Key Difference – Protonema vs Prothallus
Bryophytes and Pteridophytes are respectively non-vascular and vascular plants. Vascular plants contain xylem and phloem for the transportation of their nutrients. Therefore, bryophytes and pteridophytes differ in many ways including their life cycles. In Bryophyte life cycle, the dominant stage is the gametophyte, and in pteridophytes, the dominant stage is the sporophyte. Protonema and Prothallus are two types of gametophytes belonging to bryophytes’ and pteridophytes’ life cycles. The protonema is a filamentous threadlike structure while the prothallus is a heart-shaped structure with many rhizoids beneath it and contains both female and male reproductive units. This is the key difference between protonema and prothallus.
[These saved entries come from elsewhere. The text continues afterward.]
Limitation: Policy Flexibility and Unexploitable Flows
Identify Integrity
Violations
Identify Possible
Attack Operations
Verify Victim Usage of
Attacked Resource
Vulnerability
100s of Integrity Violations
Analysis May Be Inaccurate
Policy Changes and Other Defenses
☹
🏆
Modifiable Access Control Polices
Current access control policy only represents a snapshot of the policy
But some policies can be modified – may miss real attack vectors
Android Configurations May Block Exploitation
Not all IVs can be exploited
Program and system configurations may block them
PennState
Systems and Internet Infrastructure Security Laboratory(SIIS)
1. Overview and Key Difference
2. What is Protonema
3. What is Prothallus
4. Similarities Between Protonema and Prothallus
5. Side by Side Comparison – Protonema vs Prothallus in Tabular Form
What is a Protonema?
In the context of mosses and liverworts life cycles, the protonema is a structure which appears as threads that developed during the very early stage. Protonema develops at the initiation of the moss development after the spore germination. Then through different sequential developments stages, the protonema develops into leafy shoots which are referred to as gametophores. The protonema is an algal-like filamentous structure. It is a characteristic feature of all mosses and many of the liverworts. In hornworts (a type of liverworts) the protonema stage is absent, and it is considered as an exceptional thing with consideration to the liverworts.
The protonema represents a typical gametophyte. A protonema develops through apical cell division. At the specific stage of this development cycle, phytohormone cytokinin influences the budding of three faced apical cells. The buds finally become gametophores. The gametophores are structures that mimic stems and leaves of bryophytes since they lack true stems and true leaves.